**Source extract:**

================

I didn't go to Munich, but I spent years training with the athletes who did go. We developed a close camaraderie, as people do at training camps where tensions and hopes are high. I knew each one of them personally. They were my friends. I watched in horror as the massacre unfolded on TV. I, too, could have been slaughtered by the killers linked to Yasser Arafat.

Instead, I watched them slaughter my friends and saw how callously the world responded. The games went on even as my friends' bodies were flown home draped not in medals but in burial shrouds.

I feared how Hollywood, even if it was Stephen Spielberg, would depict this tragedy but I finally went to see the film. Munich was worse than I had feared. It left me appalled and enraged. I felt violated. The film debased the memory of my friends. It exploited a horrifying atrocity. It slandered the brave Israeli volunteers who were ready to sacrifice their lives to seek justice and to risk orphaning their children in this dangerous but necessary assignment. Terrorists had to learn they could not murder Israelis abroad with impunity and that the perpetrators of this atrocity would not live to plot another one.

Americans, including Spielberg, have never had to live intimately with war and terrorism in a tiny country surrounded and outnumbered by intractable enemies. My Olympiad friends had. I had. I was born in Israel and have lived my whole life with Islamic terrorism. It began long before the so-called occupation, and has continued without cease. Its goal is to destroy Israel and expel or exterminate all Jews. Most young women like me did military service to defend our country in its never-ending war for survival. We accept this obligation with stoicism and without compromising our ethics or our humanity. That is what reality and our ideals demand of us.

================

**Written request:**
Restate the Munich essay starting with "I feared how" and going on through "plot another one.", changing "enraged" to "furious".

**Source material:**

================

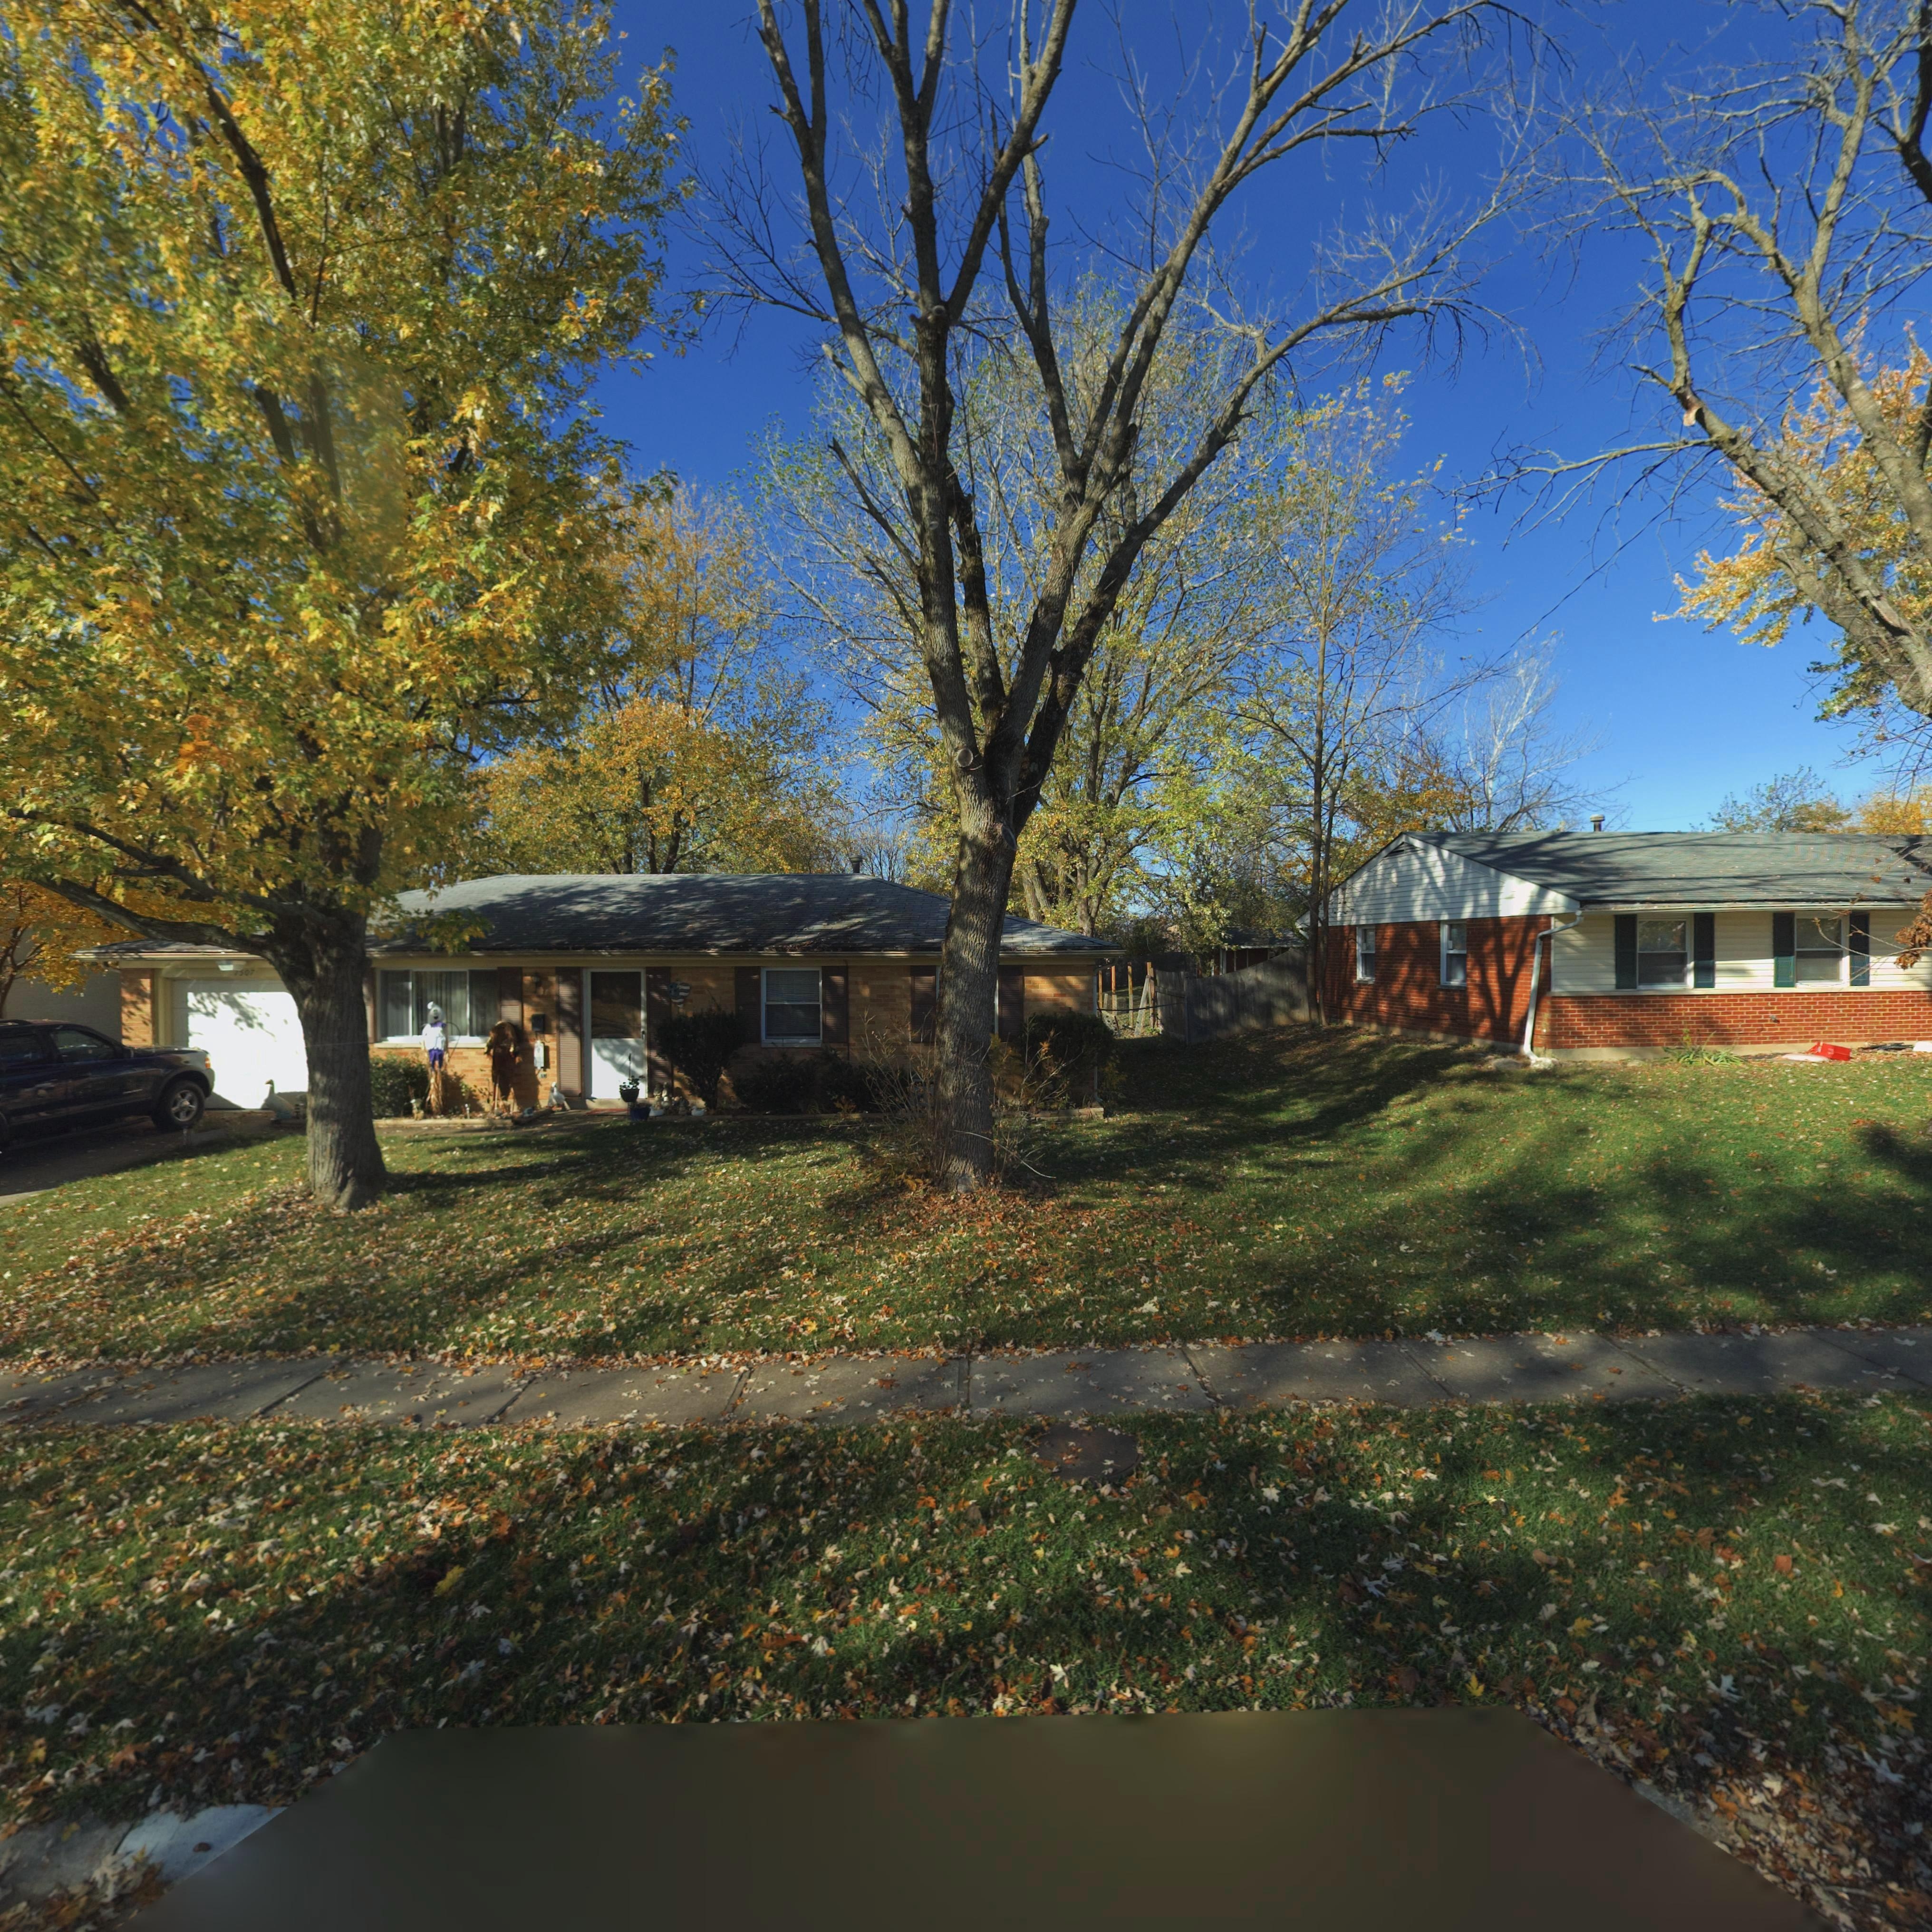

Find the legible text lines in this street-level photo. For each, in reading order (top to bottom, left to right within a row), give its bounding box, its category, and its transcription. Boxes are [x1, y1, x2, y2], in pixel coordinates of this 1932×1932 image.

[232, 968, 257, 977] StreetNumber: **07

================

**Answer to this task:**
I feared how Hollywood, even if it was Stephen Spielberg, would depict this tragedy but I finally went to see the film. Munich was worse than I had feared. It left me appalled and furious. I felt violated. The film debased the memory of my friends. It exploited a horrifying atrocity. It slandered the brave Israeli volunteers who were ready to sacrifice their lives to seek justice and to risk orphaning their children in this dangerous but necessary assignment. Terrorists had to learn they could not murder Israelis abroad with impunity and that the perpetrators of this atrocity would not live to plot another one.